In un’epoca in cui il rapporto tra uomo e natura è segnato da crisi e fratture, la visione teilhardiana acquista nuova urgenza. Papa Francesco ha fatto dell’ecologia integrale uno dei nuclei centrali del suo pontificato. In essa risuona l’eco di un pensiero che già negli anni Trenta del Novecento parlava di «complessità», di «interconnessione», di «coscienza planetaria».
Teilhard invita a leggere il mondo non come oggetto da sfruttare, ma come creatura in gestazione. L’universo stesso, scriveva, è una realtà «gravida» di Dio, in cammino verso la pienezza. E ciò che lo anima è una forza radicale: l’amore. Non solamente un sentimento, ma il principio di coesione dell’intero reale. Per questo Francesco può affermare: «Tutto è in relazione» (Ls, 92).

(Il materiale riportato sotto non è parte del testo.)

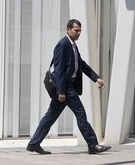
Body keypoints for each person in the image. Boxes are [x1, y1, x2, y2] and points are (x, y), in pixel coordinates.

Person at [27, 19, 111, 155]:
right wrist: (61, 91)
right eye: (76, 30)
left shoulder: (72, 45)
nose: (78, 33)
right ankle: (93, 145)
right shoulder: (63, 44)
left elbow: (81, 64)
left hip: (68, 87)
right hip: (65, 88)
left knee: (50, 117)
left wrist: (96, 78)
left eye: (80, 31)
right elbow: (59, 69)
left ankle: (34, 144)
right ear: (68, 29)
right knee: (81, 114)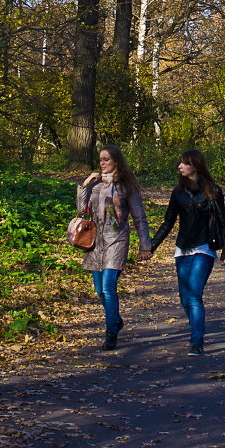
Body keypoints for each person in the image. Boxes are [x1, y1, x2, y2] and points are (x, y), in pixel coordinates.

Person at [150, 149, 225, 356]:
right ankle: (197, 325)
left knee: (194, 294)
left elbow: (222, 221)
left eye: (184, 163)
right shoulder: (178, 192)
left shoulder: (213, 190)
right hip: (183, 249)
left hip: (204, 248)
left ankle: (197, 342)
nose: (180, 167)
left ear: (195, 165)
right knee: (185, 298)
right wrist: (150, 246)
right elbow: (168, 222)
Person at [77, 144, 153, 351]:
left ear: (116, 162)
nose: (102, 163)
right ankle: (116, 319)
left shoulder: (127, 186)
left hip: (117, 239)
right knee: (99, 291)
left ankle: (111, 332)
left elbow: (139, 218)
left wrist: (145, 246)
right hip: (94, 242)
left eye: (106, 160)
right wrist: (85, 185)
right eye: (100, 159)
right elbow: (81, 210)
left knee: (109, 286)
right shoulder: (95, 185)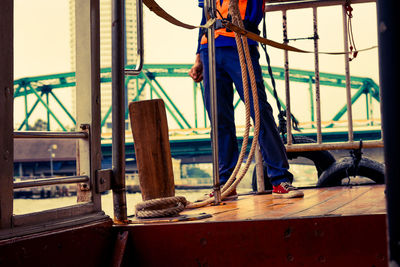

In questo intreccio tra fede e scienza, tra cosmologia e liturgia, tra evoluzione e salvezza, si apre un cammino possibile per il pensiero cristiano contemporaneo. Teilhard de Chardin non offre risposte facili, ma interroga profondamente. Papa Francesco, facendo memoria del suo nome, lo riconduce all’interno di quella grande tradizione cattolica che sa accogliere la profezia, riconoscere l’audacia e custodire l’intelligenza spirituale.
Una Chiesa che prega sull’altare del mondo non può che guardare con gratitudine a questo gesuita della frontiera, in cui l’amore per il Cristo si è fatto fuoco nel cuore della materia.